- Born: Roberto Guardia Berdecio 20 October 1910 Sucre, Bolivia
- Died: 1996 (aged 85–86) La Paz, Bolivia
- Known for: Painting
- Spouse: Marion Davis Berdecio
- Relatives: Mario Mercado (brother)

= Roberto Berdecio =

Bolivian-born artist

Roberto Guardia Berdecio (20 October 1910–1996) was a Bolivian-born artist and a significant contributor to the important political and cultural art movement in Mexico during the 1950s and 1960s.

==Early life==
Berdecio was born in Sucre, Bolivia.

==Career==
Berdecio worked in New York City in the 1930s with David Alfaro Siqueiros. Berdecio moved to Mexico in the late 1940s where he continued his career in art. He painted murals and portraits, created lithographs and artistic explorations into the fourth dimension. Berdecio's archives, which outlined his collaboration with David Alfaro Siquieros in New York and Mexico, were purchased by the Getty Museum in 1995. He died in La Paz, Bolivia in 1996.

==Personal life==
Berdecio married Marion Davis Berdecio.

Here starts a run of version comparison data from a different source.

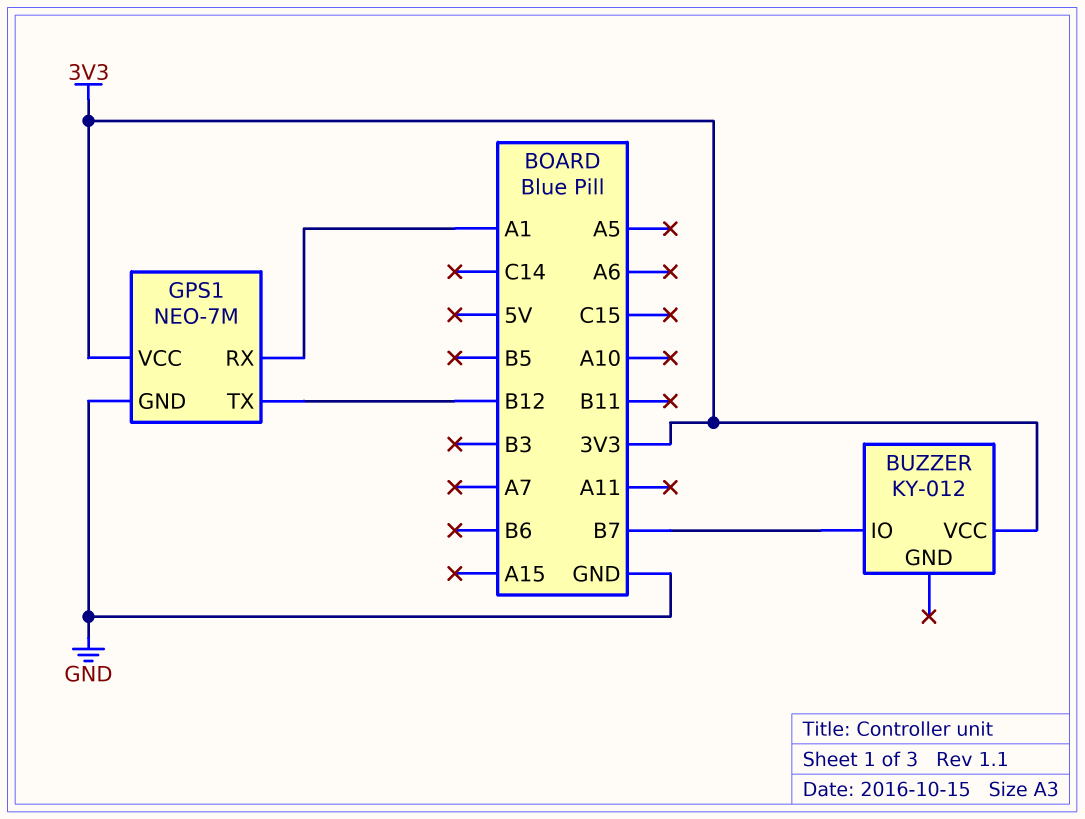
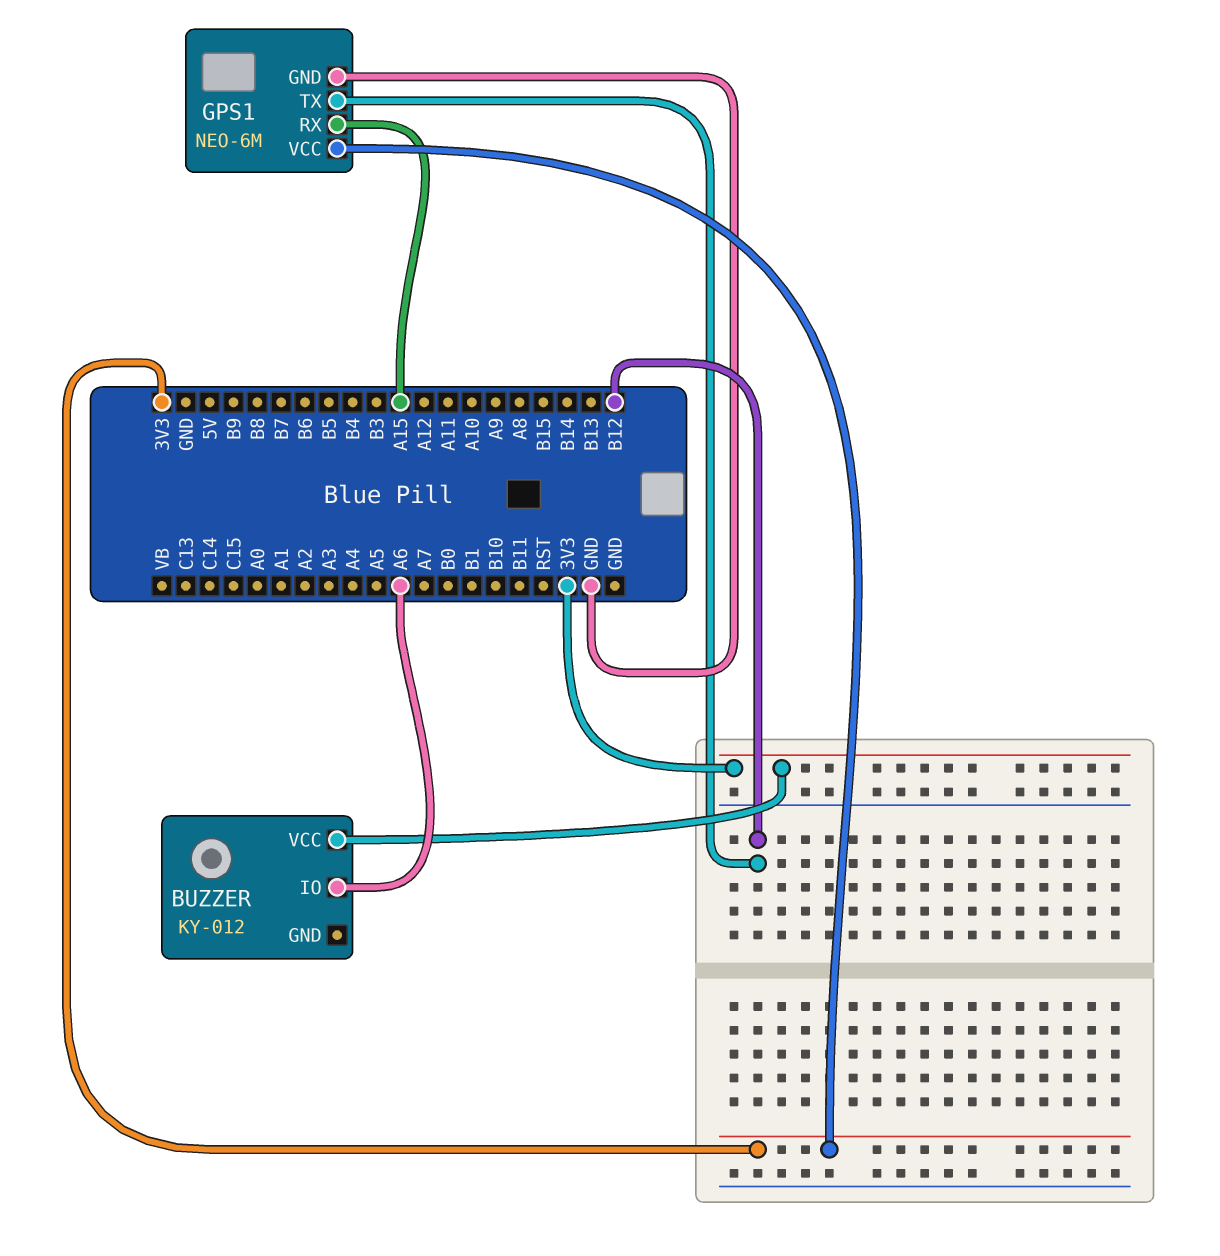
BUZZER pin IO: B7 -> A6
GPS1: NEO-7M -> NEO-6M
GPS1 pin RX: A1 -> A15

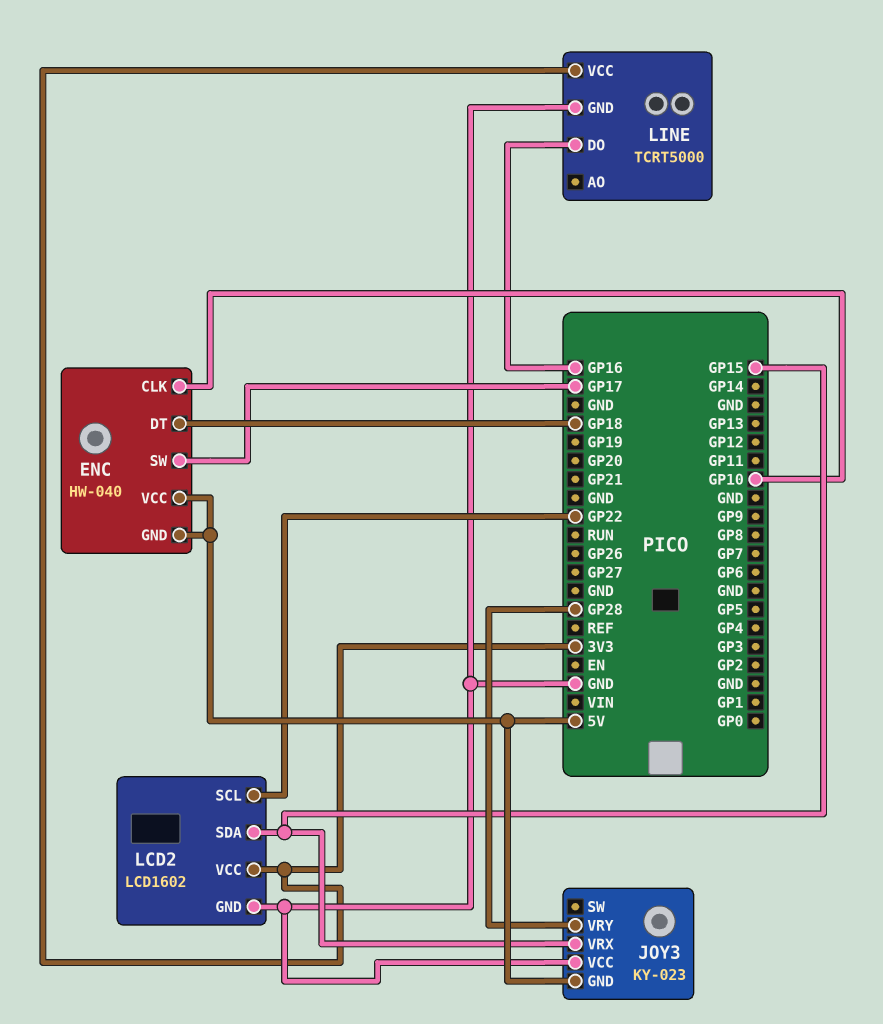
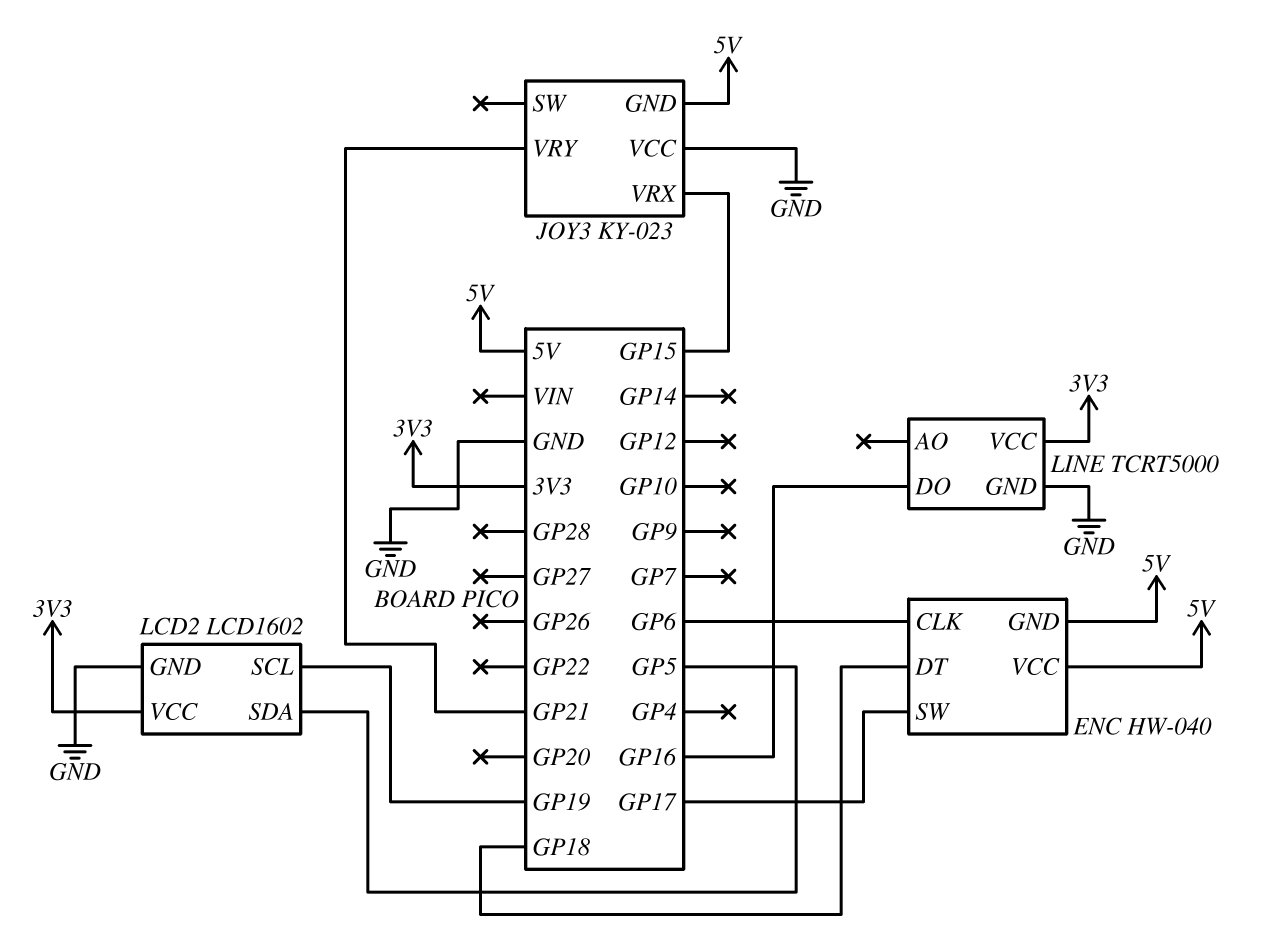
ENC pin CLK: GP10 -> GP6
JOY3 pin VRY: GP28 -> GP21
LCD2 pin SCL: GP22 -> GP19
LCD2 pin SDA: GP15 -> GP5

In 1980, he met Susan Ribnick in Cuernavaca, Mexico. They moved to the U.S., and traveled annually to Europe and South America, where the artist's politically prominent brother, Mario Mercado, resided in La Paz. Susan and Roberto were married for 15 years. They collaborated on many projects including the mural restoration (1990) of The Padre Hidalgo mural painted originally with Juan O 'Gorman at the CIESS campus in Mexico City.